Инструкции ::
(a) Приведите дословно часть отрывка о бабушке и внуке, начав со слов «Бабушка любит Маркеса» и закончив словами «год, ему 5 лет.».
(b) Продолжите отрывок о бабушке и внуке, начиная сразу после его последнего предложения.

Избранный отрывок ::
══════

Бабушка любит Маркеса и Торнтона Уайдлера. Обожает черный хлеб и карамельки «Гусиные лапки», думает, что не любит сладкое и мучное. Любит актрису Одри Хепберн, потому что считает, что моя мама на нее похожа.

Сколько я ее помню, она постоянно стремилась сделать как можно больше добра окружающим людям – семье, друзьям, коллегам, студентам, и никогда не делала этого ради какой-либо выгоды или интереса. Для нее делать добро – так же естественно, как дышать или ходить. И всем людям, которых я встречала, я в глубине души желала, чтобы около них когда-нибудь рядом был такой человек, как моя дорогая, любимая бабушка – феерическая леди.

* * *

Мой внук Кирилл чётко формулирует свои детские мысли, а это значит: во-первых, что у него есть чувство слова, и, во-вторых, что мне, как филологу, по примеру К.И. Чуковского, пришлось вести записи типа «ОТ ТРЕХ ДО ПЯТИ». Итак:


2003 год, ему 5 лет.

Я КАК-ТО СКАЗАЛА ЕМУ В ШУТКУ: «Я – красавица».

Кирилл – МНЕ: «Да нет, это просто твое воображение…».

«РАСТЕНИЯ – это искусство, которое помогает человеку жить».

ИГРАЕМ В ШАХМАТЫ. Кирилл говорит:

«КОРОЛЯ – не ставим, он пусть в коробке остается и всякими сладостями наслаждается. А то ведь короля всегда убивают – жалко».

В ИГРЕ: «Волк упал на камни, и у него в голове случилось землетрясение». «Они случайно написали СОС – а это значит: «Убейте наши души». «Дракон прочел и сказал: «О, Боги! Теперь мы обречены!».

══════

Предоставленные данные ::
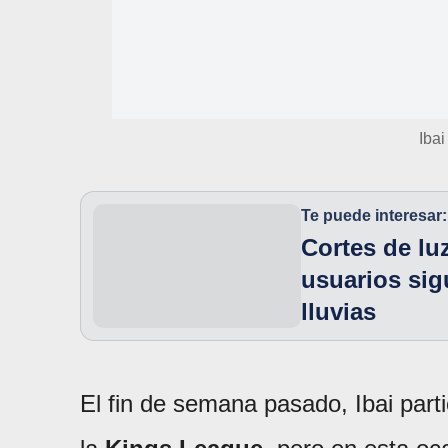
Ibai
Te puede interesar:
Cortes de lu
usuarios sig
lluvias
El fin de semana pasado, Ibai parti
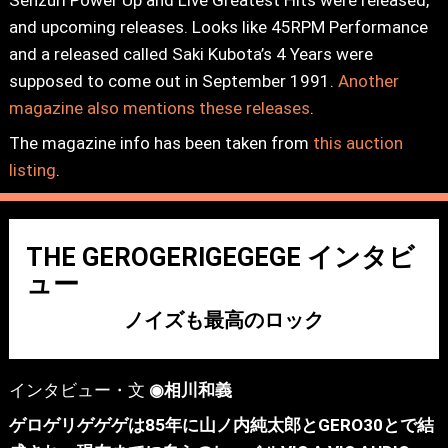
and upcoming releases. Looks like 45RPM Performance
and a released called Saki Kubota’s 4 Years were
supposed to come out in September 1991.
Another
magazine also mentions these releases
.
The magazine info has been taken from
this auction
listing
.
THE GEROGERIGEGEGE インタビ
ュー
ノイズも最高のロック
インタビュー・文
◉相川和義
ゲロゲリゲゲゲは85年に山ノ内純太郎とGERO30とで結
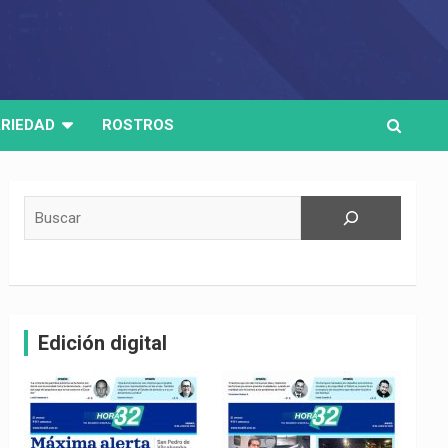
RIEDAD
ROSTROS
Buscar
Edición digital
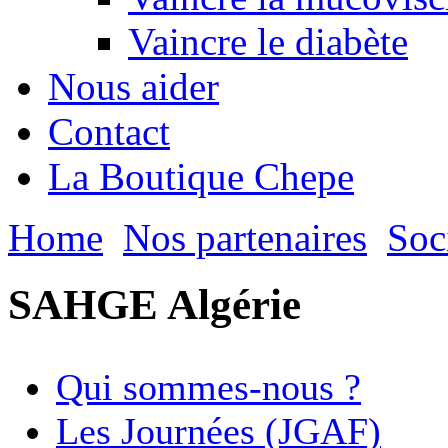
Vaincre le diabète
Nous aider
Contact
La Boutique Chepe
Home
Nos partenaires
Soc
SAHGE Algérie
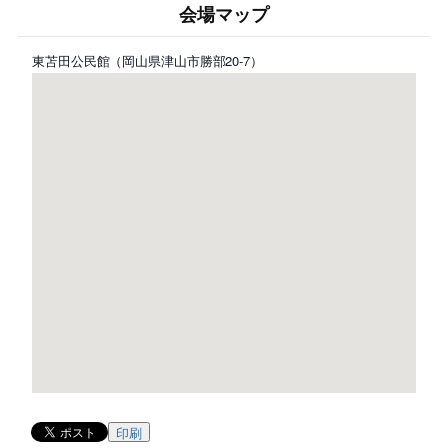
会場マップ
東苫田公民館（岡山県津山市勝部20-7）
印刷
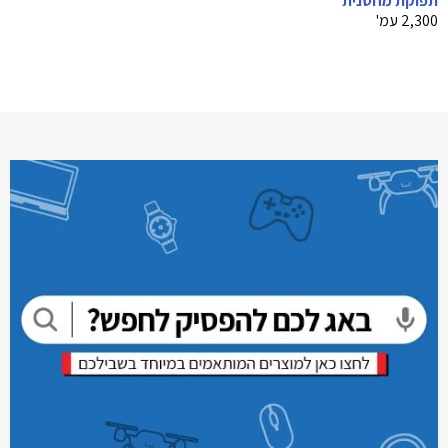
תפוקת מחסנית
2,300 עמ'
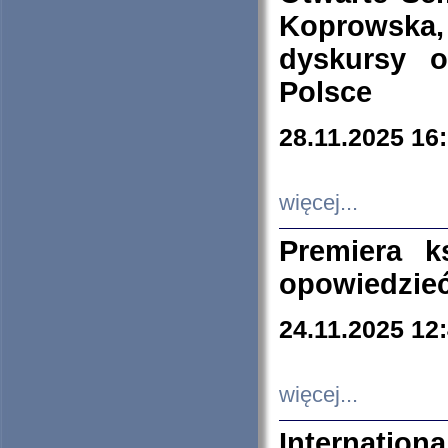
Koprowska
dyskursy 
Polsce
28.11.2025 16
więcej...
Premiera k
opowiedzieć
24.11.2025 12
więcej...
Internation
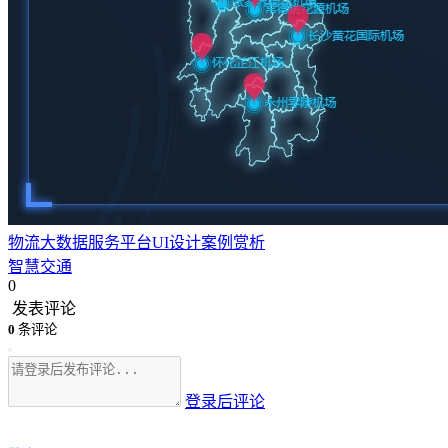
物流大数据服务平台UI设计案例赏析
智慧交通
0
发表评论
0
条评论
登录后评论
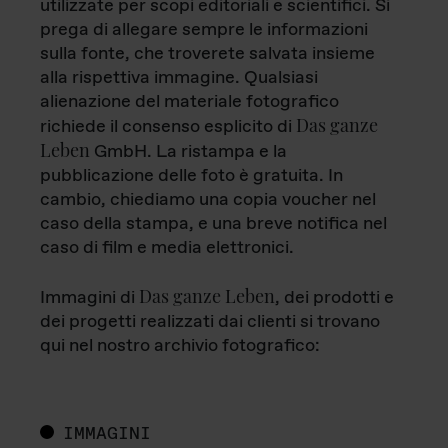
utilizzate per scopi editoriali e scientifici. Si
prega di allegare sempre le informazioni
sulla fonte, che troverete salvata insieme
alla rispettiva immagine. Qualsiasi
alienazione del materiale fotografico
Das ganze
richiede il consenso esplicito di
Leben
GmbH. La ristampa e la
pubblicazione delle foto è gratuita. In
cambio, chiediamo una copia voucher nel
caso della stampa, e una breve notifica nel
caso di film e media elettronici.
Das ganze Leben
Immagini di
, dei prodotti e
dei progetti realizzati dai clienti si trovano
qui nel nostro archivio fotografico:
IMMAGINI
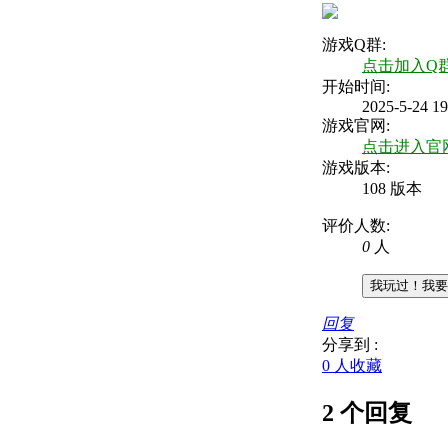
游戏Q群:
点击加入Q
开始时间:
2025-5-24 19
游戏官网:
点击进入官
游戏版本:
108 版本
评价人数:
0
人
我玩过！我要
回复
分享到 :
0 人收藏
2 个回复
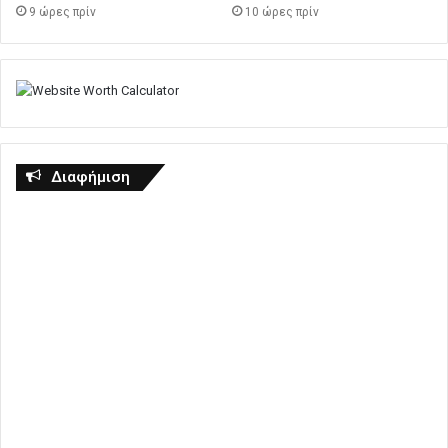
9 ώρες πρίν
10 ώρες πρίν
Διαφήμιση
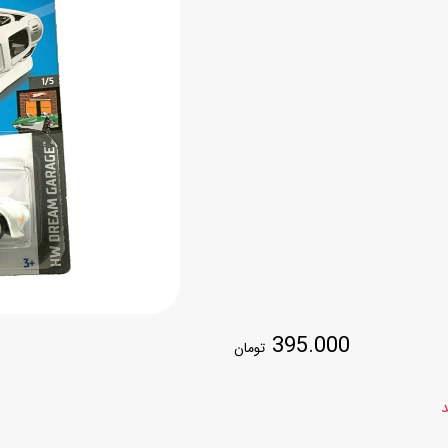
اسب
سور
پازل
کیف و کوله پشتی
ست
برد گیم
چمدان کودک
لوا
لوازم هنر و نقاشی
قمقمه و ظرف غذا
علم و سرگرمی
جامدادی
کتاب
کیف پول
395.000
تومان
د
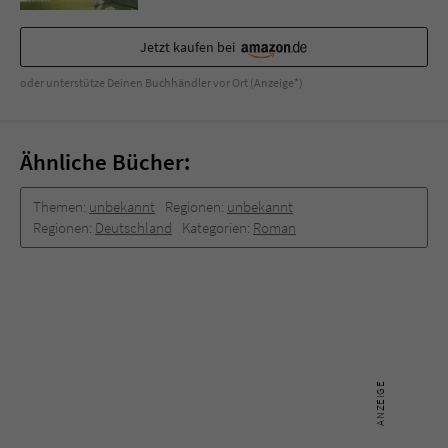
Sicherheitscode des Kontaktformulars zu
überprüfen.
Jetzt kaufen bei
oder unterstütze Deinen Buchhändler vor Ort (Anzeige*)
Ähnliche Bücher:
Themen:
unbekannt
Regionen:
unbekannt
Regionen:
Deutschland
Kategorien:
Roman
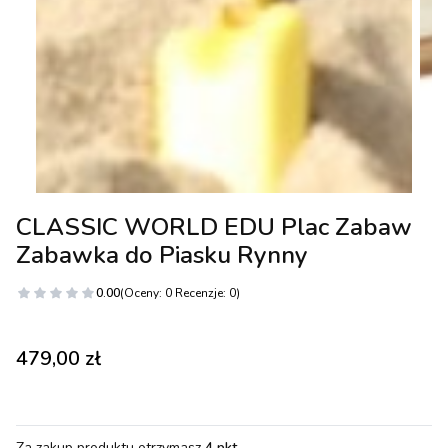
CLASSIC WORLD EDU Plac Zabaw
Zabawka do Piasku Rynny
0.00
(Oceny: 0 Recenzje: 0)
Cena
479,00 zł
Za zakup produktu otrzymasz
4 pkt
.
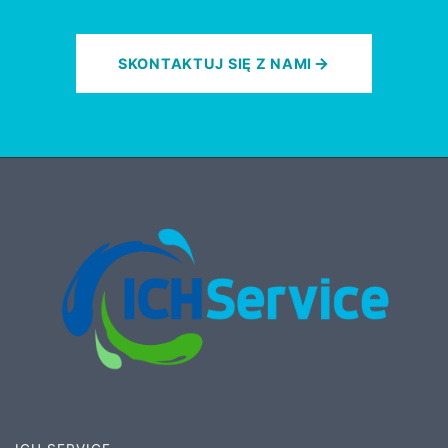
SKONTAKTUJ SIĘ Z NAMI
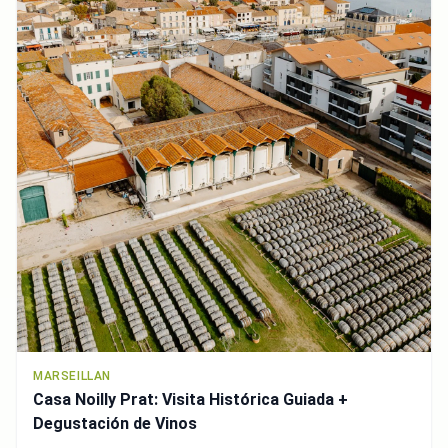
MARSEILLAN
Casa Noilly Prat: Visita Histórica Guiada +
Degustación de Vinos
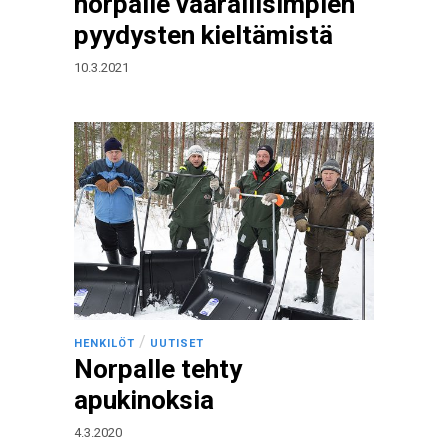
norpalle vaarallisimpien
pyydysten kieltämistä
10.3.2021
/
HENKILÖT
UUTISET
Norpalle tehty
apukinoksia
4.3.2020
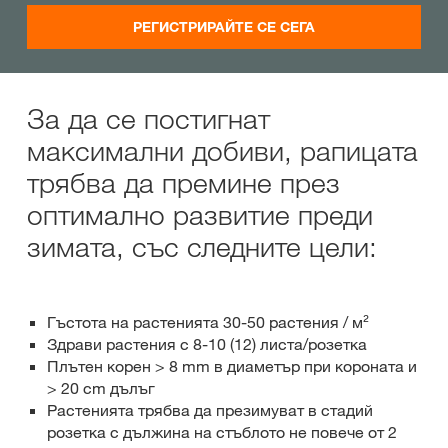
РЕГИСТРИРАЙТЕ СЕ СЕГА
За да се постигнат
максимални добиви, рапицата
трябва да премине през
оптимално развитие преди
зимата, със следните цели:
Гъстота на растенията 30-50 растения / м²
Здрави растения с 8-10 (12) листа/розетка
Плътен корен > 8 mm в диаметър при короната и
> 20 cm дълъг
Растенията трябва да презимуват в стадий
розетка с дължина на стъблото не повече от 2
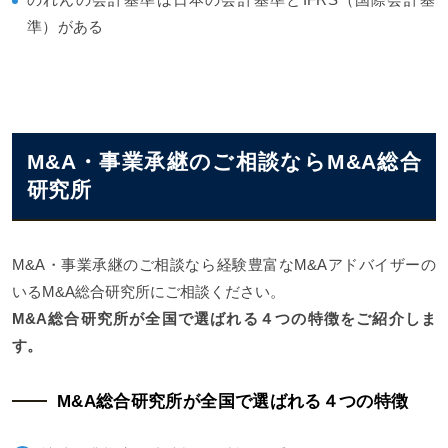
準）がある
M&A・事業承継のご相談ならM&A総合
研究所
M&A・事業承継のご相談なら経験豊富なM&Aアドバイザーの
いるM&A総合研究所にご相談ください。
M&A総合研究所が全国で選ばれる４つの特徴をご紹介しま
す。
M&A総合研究所が全国で選ばれる４つの特徴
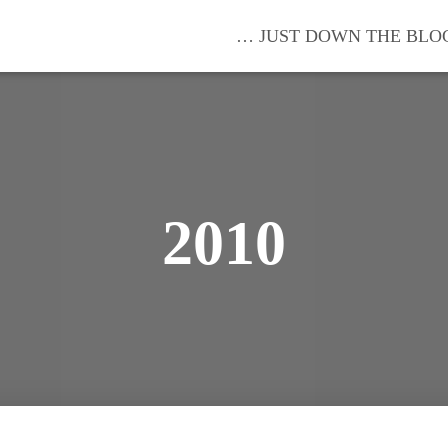
… JUST DOWN THE BLO
2010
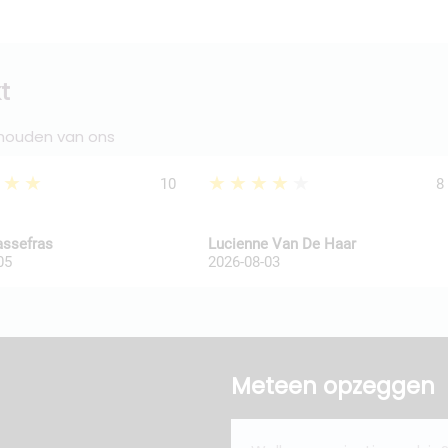
t
 houden van ons
★★★
★★★★★
10
8
assefras
Lucienne Van De Haar
05
2026-08-03
Meteen opzeggen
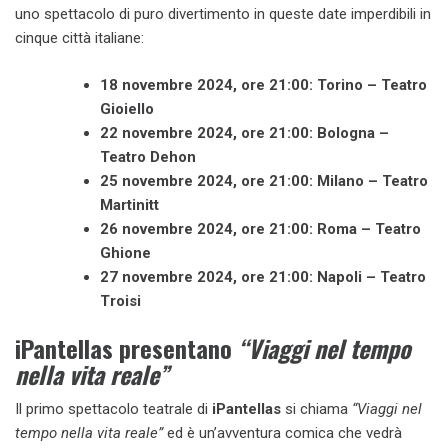
uno spettacolo di puro divertimento in queste date imperdibili in
cinque città italiane:
18 novembre 2024, ore 21:00: Torino – Teatro
Gioiello
22 novembre 2024, ore 21:00: Bologna –
Teatro Dehon
25 novembre 2024, ore 21:00: Milano – Teatro
Martinitt
26 novembre 2024, ore 21:00: Roma – Teatro
Ghione
27 novembre 2024, ore 21:00: Napoli – Teatro
Troisi
iPantellas presentano
“Viaggi nel tempo
nella vita reale”
Il primo spettacolo teatrale di
iPantellas
si chiama
“Viaggi nel
tempo nella vita reale”
ed è un’avventura comica che vedrà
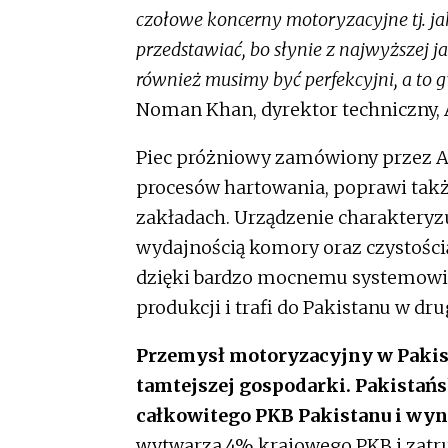
czołowe koncerny motoryzacyjne tj. ja
przedstawiać, bo słynie z najwyższej ja
również musimy być perfekcyjni, a to
Noman Khan, dyrektor techniczny, 
Piec próżniowy zamówiony przez A
procesów hartowania, poprawi tak
zakładach. Urządzenie charakteryzu
wydajnością komory oraz czystością
dzięki bardzo mocnemu systemowi 
produkcji i trafi do Pakistanu w dru
Przemysł motoryzacyjny w Pakist
tamtejszej gospodarki. Pakistań
całkowitego PKB Pakistanu i wyn
wytwarza 4% krajowego PKB i zatru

══════

Ответы по номерам ::
(a)
Бабушка любит Маркеса и Торнтона Уайдлера. Обожает черный хлеб и карамельки «Гусиные лапки», думает, что не любит сладкое и мучное. Любит актрису Одри Хепберн, потому что считает, что моя мама на нее похожа.

Сколько я ее помню, она постоянно стремилась сделать как можно больше добра окружающим людям – семье, друзьям, коллегам, студентам, и никогда не делала этого ради какой-либо выгоды или интереса. Для нее делать добро – так же естественно, как дышать или ходить. И всем людям, которых я встречала, я в глубине души желала, чтобы около них когда-нибудь рядом был такой человек, как моя дорогая, любимая бабушка – феерическая леди.

* * *

Мой внук Кирилл чётко формулирует свои детские мысли, а это значит: во-первых, что у него есть чувство слова, и, во-вторых, что мне, как филологу, по примеру К.И. Чуковского, пришлось вести записи типа «ОТ ТРЕХ ДО ПЯТИ». Итак:


2003 год, ему 5 лет.

(b)
Я: «Твой конь сломался и не может скакать»

Кирилл: «Может, потому что у него внутри сидит ученый».

«Гиены – это собачьи друзья, но они все вымерли».

«Он хотел рассказать детям сказку, чтобы они отвлеклись, а взрослые могли пойти на работу».

«Они были злые, а пристроились, как будто они добрые»…


2004 год.

Я: «Кирилл, тут один мальчик злой! Что делать?»

ОН: «Переоденься в Деда Мороза, положи ему подарок на стол, он и подобреет!»

Я: «Кирилл, скажи, как там твои пленные пираты питаются?

ОН: «Плохо, только бутылкой рома».

«Это у меня плохая мысль, я ее сейчас раздавлю».

«Я хочу нарисовать свое будущее».

Я: Кирилл, ты совсем ничего не ешь. А как ты вырастешь? Вот будешь маленьким, слабым. Девочки в классе, наверное, и то выше тебя.

ОН: Да нет. У нас маленькие девочки. (Показывает рукой до пола). Вот такие. Как мыши. (Показывает рукой еще ниже). Как лепешки.

ИГРАЕМ. Как будто мы в Антарктиде. У кибер-пингвина.

Я: Тут налетели другие кибер-пингвины и оказались злые.

ОН: Нет, не так, не надо, чтобы злые. Они добрые. Ведь они же русские. А русские – значит, добрые.

«Путешествовать – это увидеть кой-какое чудо».


2005 год.

Кирилл во 2-м классе. Ксана ведёт его в школу. На дорожке прыгает воробей. Кирилл: «А воробей похож на кролика…». Чем? – «Прыгает, как кролик».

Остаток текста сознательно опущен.